In 2012, the Flood Insurance Reform Act was passed in order to cut the costs of running the National Flood Insurance Program.
It increases premiums and removes subsidies for residents under certain circumstances, including those who have multiple flood claims. There’s one very clear reason why Congress felt they had to act.
“The National Flood Insurance Program is literally billions of dollars in the hole,” Alaska Senator Mark Begich said. He chairs the Senate subcommittee that oversees FEMA, and says that while the flood insurance program needs to be more solvent, there is a balance to be struck.
“We have to figure out how to financially get it sound, [while] at the same time making sure that residents, individual homeowners and businesses, aren’t burdened with a huge premium,” Begich said. “Our challenge now is, as FEMA is working through this, it’s come clearly to our attention that the premiums in some areas, Alaska obviously could be one of them, but across the country, are starting to see that these insurance rates could be pretty extensive.”
Senator Begich says that while the law was passed by the legislature, it was up to FEMA to come up with the actual rate structure. The changes in that structure are sending ripples around the country.

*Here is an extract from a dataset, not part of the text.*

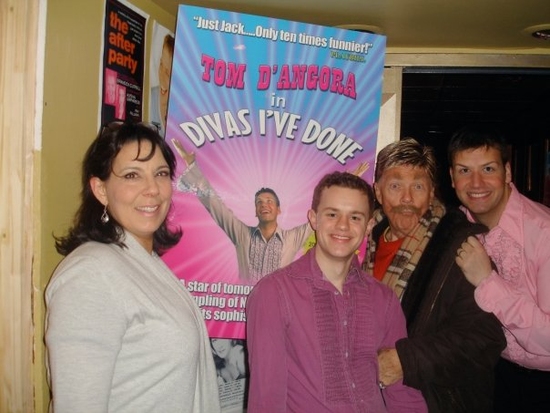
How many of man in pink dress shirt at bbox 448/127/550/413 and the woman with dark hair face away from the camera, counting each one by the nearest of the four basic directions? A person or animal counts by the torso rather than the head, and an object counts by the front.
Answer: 0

One Alaskan homeowner who is being affected is Marne Gunderson, a resident of Talkeetna. She says that she looked up what her new premiums could be after being told by the Mat-Su Borough that they were withholding a building permit until the property was raised to the revised flood level. She says what she found on the National Flood Insurance Program website was shocking.
“If you’re below the base flood elevation, you’re looking at premium hikes of a hundred percent, maybe a thousand percent, from, say, the tune of about $1,000 a year to $10,000 a year,” she said.
Marne Gunderson says that she believes a substantial portion of her neighborhood now lies below the official flood plane, which was amended within the past few years.
She’s worried not only about higher premiums and mortgage payments, but what a major increase in flood insurance costs could mean for market property values.
She says that would hit residents who do not have flood insurance because they are not paying a mortgage. Selling that property with the knowledge that the buyer could pay thousands of extra dollars a year could be quite difficult.
“I understand the dangers of living in a flood zone, and perhaps that’s not wise, but it’s not incredibly helpful to put people in a situation where they have to vacate their homes,” Gunderson said. “There’s perhaps a better solution that could be more gradual.”
Senator Begich says he agrees, and that he and other Senators want FEMA to conduct an affordability study. While FEMA is crunching numbers, Senator Begich believes that the rate increases should held back.
“There’s debate, even though we’re in a closed period here for a couple of days, that’s trying to get a two-year delay on the law that passed, which was to reform it, so we can get this affordability study,” Begich said. “From there, we may then have to make changes to the law we actually passed.”
In a time where Congress is embroiled in a number of partisan disputes, Senator Begich believes that the proposal to delay flood insurance reform should still get traction in both parties.
“This is one of those items where there’s some really good bipartisan support, because floods don’t determine if you’re Republican or Democrat, they just determine if you’re in the lowlands,” Begich said.
Senator Begich plans to hold a meeting of the Senate subcommittee that oversees FEMA in November to hammer out the details, and he hopes that they can reach a proposal that will gain unanimous consent.